Planetary constants Earth Planet/ Ratio
Chiron
Mass kg 5.98E+24 1.10E+25 1.84
Equat. radius m 6.38E+06 7.54E+06 1.18
Dist. from star m 1.50E+11 1.60E+11 1.07
Axial tilt degrees 23.45 2.00 0.09
Surface area m2 5.10E+14 7.18E+14 1.41
Standard gravity m s-2 9.81 12.85 1.31
Escape velocity m s-1 11184 13947 1.25
Density kg m-3 5519 6150 1.11
Size of sun degrees 0.27 0.27 1.02
Year our days 365.3 388.6 1.06
Year local days 365.3 532.0 1.46
Day hours 24.00 17.53 0.73
Mountain height m 10626 8112 0.76
Horizon distance m 5051 5493 1.09
Ocean tide (sun) m 0.12 0.12 0.94
Ocean tide (moon 1) m 0.27 0.18 0.67
Ocean tide (moon 2) m 0.11
Ocean tide (both) m 0.39 0.41 1.05
"Real" year by what measurement? How much time dilation would there be between a terran clock and Unity's?
Earth years. Which is, incidently, the same as Mission Years as I recall. I thought the factions kept using the Earth calendar because Planet's seasons were almost indistinguistable due to the lower axial tilt of the planet. At least, I recall that it was mentioned like this in one of the interludes files (or perhaps the planets file).
It seems to me you are missing what I meant by time dilation. Unity may use the same time measurement as Earth, but due to time dilation, less time will pass on the Unity clock than on Earth. Therefore you probably can't put the "real perihee" year in the game.

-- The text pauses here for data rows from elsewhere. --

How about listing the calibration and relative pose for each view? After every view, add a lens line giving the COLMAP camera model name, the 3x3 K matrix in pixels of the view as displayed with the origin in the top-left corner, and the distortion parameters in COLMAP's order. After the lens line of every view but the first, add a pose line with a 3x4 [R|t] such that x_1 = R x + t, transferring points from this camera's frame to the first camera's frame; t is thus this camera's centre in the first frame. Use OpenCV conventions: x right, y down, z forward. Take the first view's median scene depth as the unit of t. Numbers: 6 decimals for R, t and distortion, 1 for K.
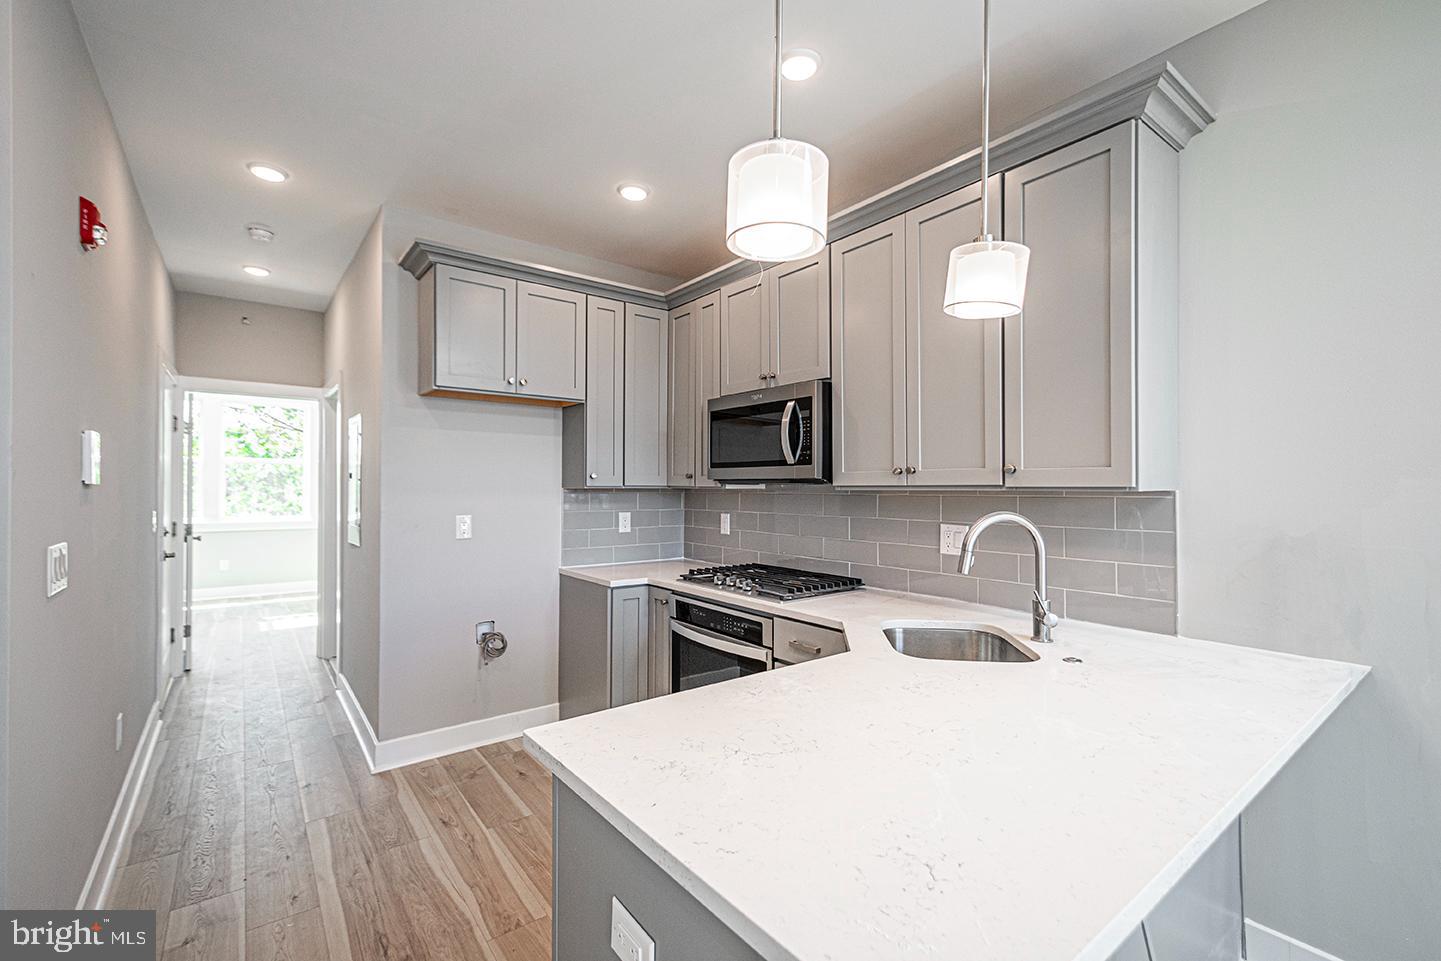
lens RADIAL K [[625.5, 0, 720.5], [0, 625.5, 480.5], [0, 0, 1]] dist [0.022155, -0.000052]
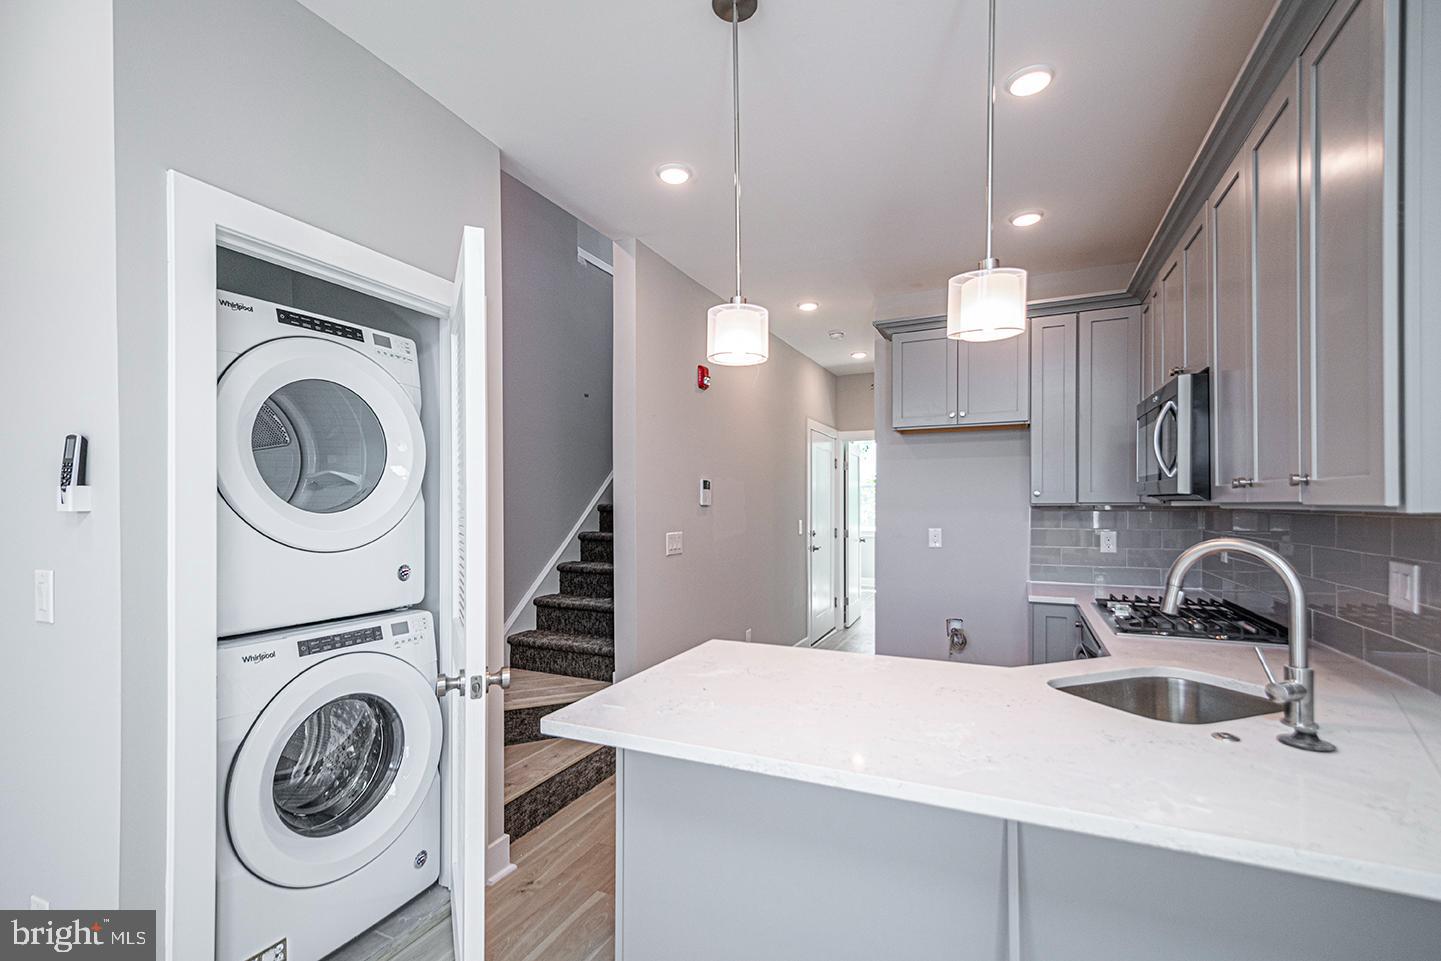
lens RADIAL K [[637.7, 0, 727.4], [0, 637.7, 499.5], [0, 0, 1]] dist [0.021930, -0.000409]
pose [[0.473408, -0.011666, -0.880766, 0.586106], [0.017223, 0.999844, -0.003986, -0.002863], [0.880675, -0.013282, 0.473535, 0.068140]]
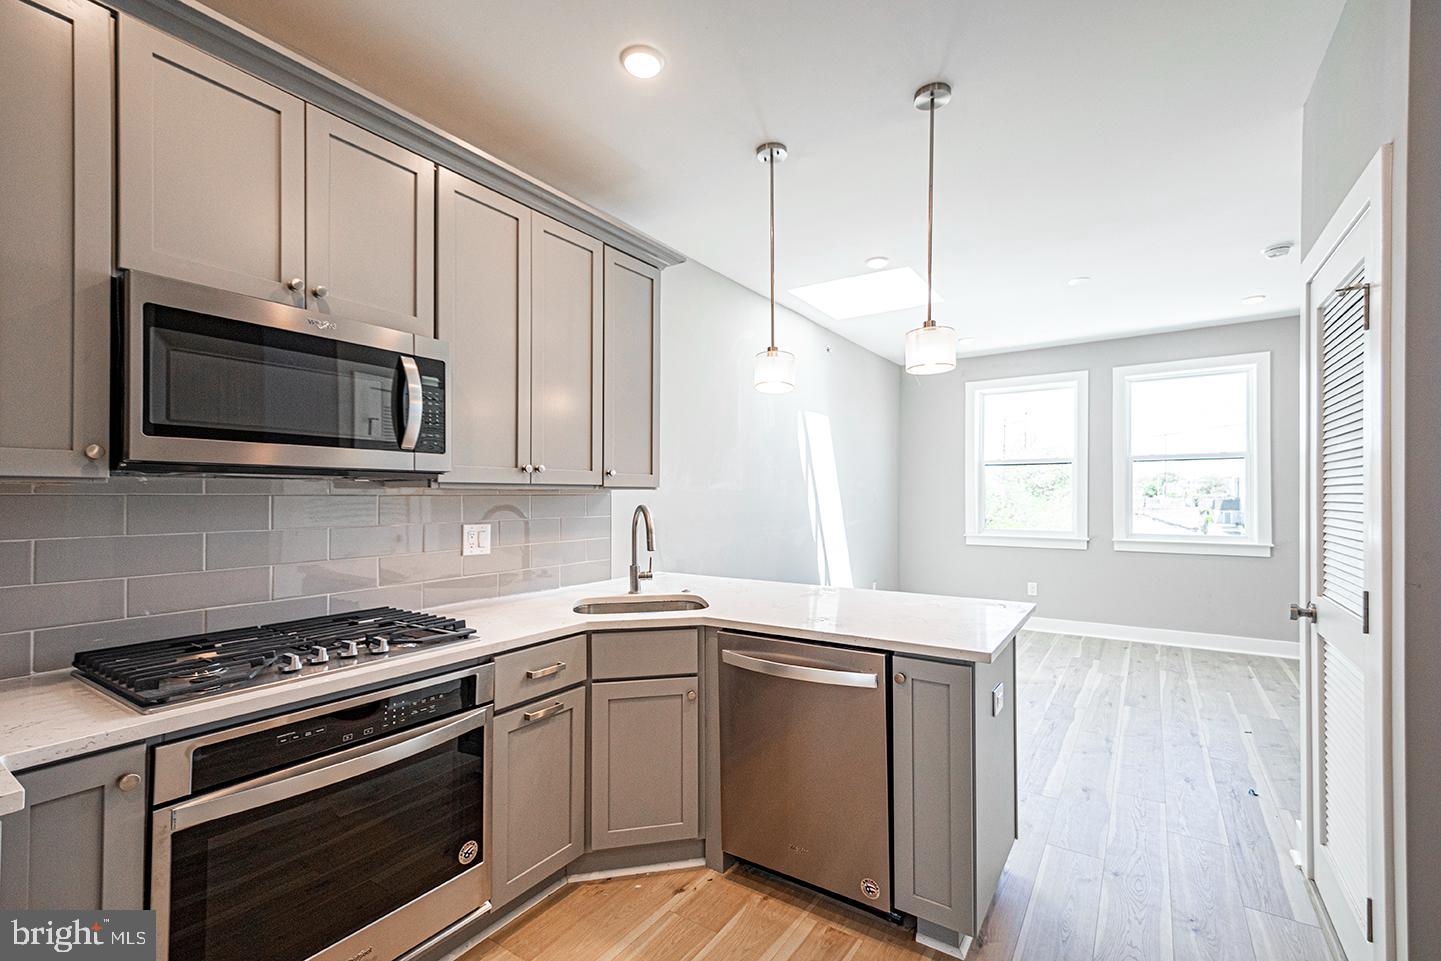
lens RADIAL K [[637.7, 0, 727.4], [0, 637.7, 499.5], [0, 0, 1]] dist [0.021930, -0.000409]
pose [[-0.324270, -0.008579, 0.945926, -0.648383], [-0.010836, 0.999927, 0.005354, 0.020518], [-0.945902, -0.008514, -0.324340, 0.884315]]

There are too many unknowns to know how much the time difference will be. Unity is a slowship, having no FTL drive, but how close can its fusion drive approach lightspeed? How long does it take to reach maximum velocity, and how long is its travel time to Alpha Centauri?
For gameplay purposes, it is reasonable to have Unity arrive just after one perihelion period, if you want to be "realistic" and have the first perihelion event happen 60 years into the game.
As for gameplay reasons. Again, it is totally reasonable to have Planet not act on upstart colonists since they're not that many in number, and don't cause much ecodamage at that point, so no noticable event (roughly MY 2105-2125) after arrival wouldn't harm. Another issue is that I seem to recall the first perihelion event depends on your difficulty level. The higher the difficulty level, the earlier the event. Perhaps that should be checked as well.
I should stay out of this given my obvious astronomical numtiness but it’s an itch that won’t quit.
If the perihelion is the point in time when Alphas A and B are at their closest, then shouldn’t that be in the middle of the game’s 20 year period of perihelion?